Los que ya somos padres lo recordamos como si fuera ayer. Cada vez que dabas la noticia recibías una respuesta similar: “Enhorabuena…¡¡Pero prepárate, porque se te acaba la buena vida!!”
Ante esto sólo podíamos sonreír y esperar a descubrir a qué se referían.
Ahora, dos años y 8 meses después de que naciera mi hijo puedo decir que mi vida ha cambiado. Se acabó la buena vida y vino la que era mejor.
La buena vida a la que se referían es todo aquello que poco a poco se va sustituyendo por momentos con tu hijo.
El nivel de sustitución al que uno llega o el tiempo que tarda en producirse este cambio depende de cada padre, así que no puedo decir que estoy hablando de una verdad absoluta, porque hablo de mi verdad. La consola, el ir al cine, salir a cenar, de fiesta, la vida de pareja, jugar al fútbol con los amigos, hacer horas extras en el trabajo para cobrar más… todo fue bajando poco a poco en mi escala de valores personal a la vez que Jon iba subiendo.
El ser padre no es algo que viene de golpe. Biológicamente hablando sí, por supuesto, el día que tu bebé nace eres padre, pero tenemos una desventaja: no lo hemos llevado nueve meses dentro y aunque hemos visto los cambios, no los hemos sentido.
Ser padre (actuar como tal), a mi modo de ver, no es un proceso de días, es algo que es cuestión de tiempo. En mi caso fueron meses hasta que mi implicación fue absoluta.
No es que no fuera lo más importante para mí, que lo era, sino que el cambio es muy grande, enorme, y cuesta desprenderte de tu antiguo Yo casi postadolescente para dejar paso al nuevo hombre maduro y responsable.
Por poner un ejemplo personal, el otoño pasado, teniendo Jon 18 meses me apunté con unos amiguetes a una liga de fútbol siete. Fui a unos cuantos partidos, pero la falta de ritmo, la edad (me autodenominé Henry) y el verme de nuevo corriendo tras una pelota, como años atrás pero con la diferencia de dejar en casa a un niño de 18 meses hicieron que llegara a decirme a mi mismo: “¿pero qué hago yo aquí?”, momento en el que me di cuenta que prefería aprovechar los sábados por la tarde para estar con mi hijo que para ir a jugar al fútbol.
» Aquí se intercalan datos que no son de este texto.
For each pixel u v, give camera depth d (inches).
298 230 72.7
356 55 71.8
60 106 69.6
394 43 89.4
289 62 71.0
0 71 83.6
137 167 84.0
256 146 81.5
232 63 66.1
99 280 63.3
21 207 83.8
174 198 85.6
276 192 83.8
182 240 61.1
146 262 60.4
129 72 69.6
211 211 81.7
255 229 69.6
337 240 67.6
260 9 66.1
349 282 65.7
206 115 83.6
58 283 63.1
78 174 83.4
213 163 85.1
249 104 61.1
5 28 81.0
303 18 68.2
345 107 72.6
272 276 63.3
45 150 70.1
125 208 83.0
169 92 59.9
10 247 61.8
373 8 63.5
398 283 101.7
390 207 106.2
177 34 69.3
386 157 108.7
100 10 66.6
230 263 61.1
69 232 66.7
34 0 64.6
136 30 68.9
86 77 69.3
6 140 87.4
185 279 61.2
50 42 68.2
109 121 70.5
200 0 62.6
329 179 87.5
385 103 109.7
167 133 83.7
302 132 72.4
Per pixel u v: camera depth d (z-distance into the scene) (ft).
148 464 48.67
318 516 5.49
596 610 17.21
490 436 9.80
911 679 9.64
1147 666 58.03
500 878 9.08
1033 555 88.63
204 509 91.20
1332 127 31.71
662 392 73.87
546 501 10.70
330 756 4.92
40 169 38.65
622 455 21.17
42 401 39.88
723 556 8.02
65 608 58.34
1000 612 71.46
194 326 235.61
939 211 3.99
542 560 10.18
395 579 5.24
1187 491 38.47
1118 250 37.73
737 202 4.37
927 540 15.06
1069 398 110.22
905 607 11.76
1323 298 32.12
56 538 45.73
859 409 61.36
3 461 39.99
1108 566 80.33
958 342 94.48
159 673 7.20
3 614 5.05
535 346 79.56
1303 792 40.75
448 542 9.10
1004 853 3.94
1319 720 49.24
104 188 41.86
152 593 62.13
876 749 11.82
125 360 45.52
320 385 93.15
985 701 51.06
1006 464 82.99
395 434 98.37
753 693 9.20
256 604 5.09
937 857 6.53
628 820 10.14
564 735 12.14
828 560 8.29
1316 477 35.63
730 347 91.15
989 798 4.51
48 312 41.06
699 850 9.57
Y como con el fútbol me ha pasado con muchas otras cosas. Ahora intento trabajar lo menos posible para estar más horas con él, si nos vamos a comer fuera, o de cena, nos vamos los tres, si nos vamos de vacaciones, nos vamos los tres, el cine es nuestra casa y la pareja… la vida de pareja es un tema aparte.
He oído esta frase muy a menudo: “tenéis que seguir teniendo vida de pareja”. Y yo me arrasco el cuero cabelludo con un dedito pensando: “ya, pero es que ahora no somos una pareja, ahora somos una familia”. Y en mi familia somos tres. Una pareja con un hijo, por tanto, ya hacemos vida de pareja, pero con nuestro hijo.
Así que el título del post es cierto, te cambiará la vida, seguro. No quiero decir que el cambio será igual que conmigo, ni que tengas que dejar todo lo que te gusta para estar con tus hijos (aunque ellos lo agradecerán). Quizá en el término medio esté el equilibrio, o quizá no. Quizá puedas hacer las cosas que te gustan en las que pueda participar tu hijo. A mí es que directamente no me apetece hacer nada en lo que Jon quede excluido.
Poniéndome un poco filosófico, su nacimiento me ha servido para saltar de la cinta transportadora. Metafóricamente hablando, vivimos todos en una de estas cintas, a toda velocidad, cruzándonos a menudo con otras cintas y empujando o siendo empujados por otras personas en el cruce, casi sin pensar en por qué estamos en una de ellas viviendo a toda velocidad o en si hay algo más fuera del camino predeterminado.
Pues bien, Jon nació y salté de mi cinta. De repente todo se detuvo y pude dar con un caminito de tierra tranquilo, afable, rodeado de inocencia, de cariño. Un camino cansado, pues el caminito hay que andarlo y construirlo (la cinta ya existe, te lleva) y no nos mintamos, criar a un hijo es una gran responsabilidad y en muchas ocasiones es tremendamente agotador (ya hablaré de esto otro día), pero tener una oportunidad de frenar el ritmo de vida y hacerme una persona más humana, menos consumista y más empática es algo que, para mí, no tiene precio.